• YOUR GOAL:
Collect each row below that contains the word "scene", copying every one of those rows in full.

• SOURCE DATA:
▶
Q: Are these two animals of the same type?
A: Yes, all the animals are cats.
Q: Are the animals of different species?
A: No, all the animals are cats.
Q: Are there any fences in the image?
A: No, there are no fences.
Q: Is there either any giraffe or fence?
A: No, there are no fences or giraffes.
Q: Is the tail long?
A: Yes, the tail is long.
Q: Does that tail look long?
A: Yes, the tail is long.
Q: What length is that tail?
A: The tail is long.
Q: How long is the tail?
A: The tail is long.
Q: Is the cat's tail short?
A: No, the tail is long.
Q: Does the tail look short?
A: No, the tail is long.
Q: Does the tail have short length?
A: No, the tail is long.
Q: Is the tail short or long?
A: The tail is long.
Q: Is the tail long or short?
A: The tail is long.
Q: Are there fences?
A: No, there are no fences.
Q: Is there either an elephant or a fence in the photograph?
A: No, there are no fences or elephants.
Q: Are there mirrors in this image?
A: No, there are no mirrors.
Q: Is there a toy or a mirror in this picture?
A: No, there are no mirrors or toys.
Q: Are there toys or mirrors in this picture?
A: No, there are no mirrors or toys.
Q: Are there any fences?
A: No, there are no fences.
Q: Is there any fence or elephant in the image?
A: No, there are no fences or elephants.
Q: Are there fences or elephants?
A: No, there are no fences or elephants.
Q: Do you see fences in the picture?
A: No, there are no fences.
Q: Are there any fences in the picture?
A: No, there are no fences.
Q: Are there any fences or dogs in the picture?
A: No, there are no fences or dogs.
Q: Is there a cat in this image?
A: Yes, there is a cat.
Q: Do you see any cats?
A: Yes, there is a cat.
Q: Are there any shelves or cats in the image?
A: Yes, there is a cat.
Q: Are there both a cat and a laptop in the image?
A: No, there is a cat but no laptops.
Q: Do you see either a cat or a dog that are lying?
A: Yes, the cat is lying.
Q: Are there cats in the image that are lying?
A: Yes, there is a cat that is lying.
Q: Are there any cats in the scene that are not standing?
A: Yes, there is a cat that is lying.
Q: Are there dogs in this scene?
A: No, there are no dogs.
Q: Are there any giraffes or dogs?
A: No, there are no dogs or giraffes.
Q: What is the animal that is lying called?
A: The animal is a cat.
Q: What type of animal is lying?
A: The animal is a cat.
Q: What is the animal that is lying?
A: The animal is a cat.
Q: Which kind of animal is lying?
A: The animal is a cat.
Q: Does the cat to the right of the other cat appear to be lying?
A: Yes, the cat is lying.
◀
▶
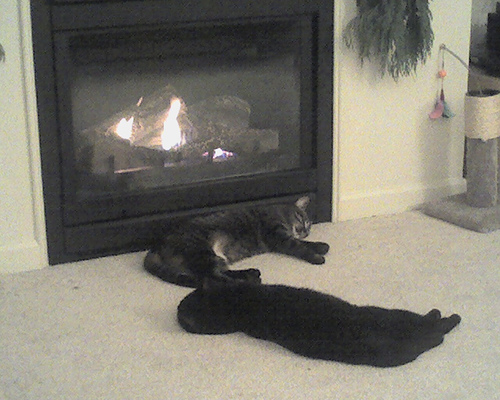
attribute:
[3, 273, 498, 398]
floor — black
◀
▶
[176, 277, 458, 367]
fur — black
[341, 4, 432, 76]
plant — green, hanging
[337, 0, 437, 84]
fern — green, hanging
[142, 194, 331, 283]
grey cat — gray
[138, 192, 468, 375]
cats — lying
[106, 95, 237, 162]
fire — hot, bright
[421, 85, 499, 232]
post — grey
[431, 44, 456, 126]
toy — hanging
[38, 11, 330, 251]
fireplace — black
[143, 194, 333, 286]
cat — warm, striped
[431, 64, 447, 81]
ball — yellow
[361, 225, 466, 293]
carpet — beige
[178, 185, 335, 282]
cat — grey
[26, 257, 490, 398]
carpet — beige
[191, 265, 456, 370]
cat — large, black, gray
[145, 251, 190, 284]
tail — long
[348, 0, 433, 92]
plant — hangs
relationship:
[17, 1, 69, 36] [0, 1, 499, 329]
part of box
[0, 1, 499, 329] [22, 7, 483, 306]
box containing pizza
◀
• ANSWER FOR THE TASK:
Q: Are there any cats in the scene that are not standing?
Q: Are there dogs in this scene?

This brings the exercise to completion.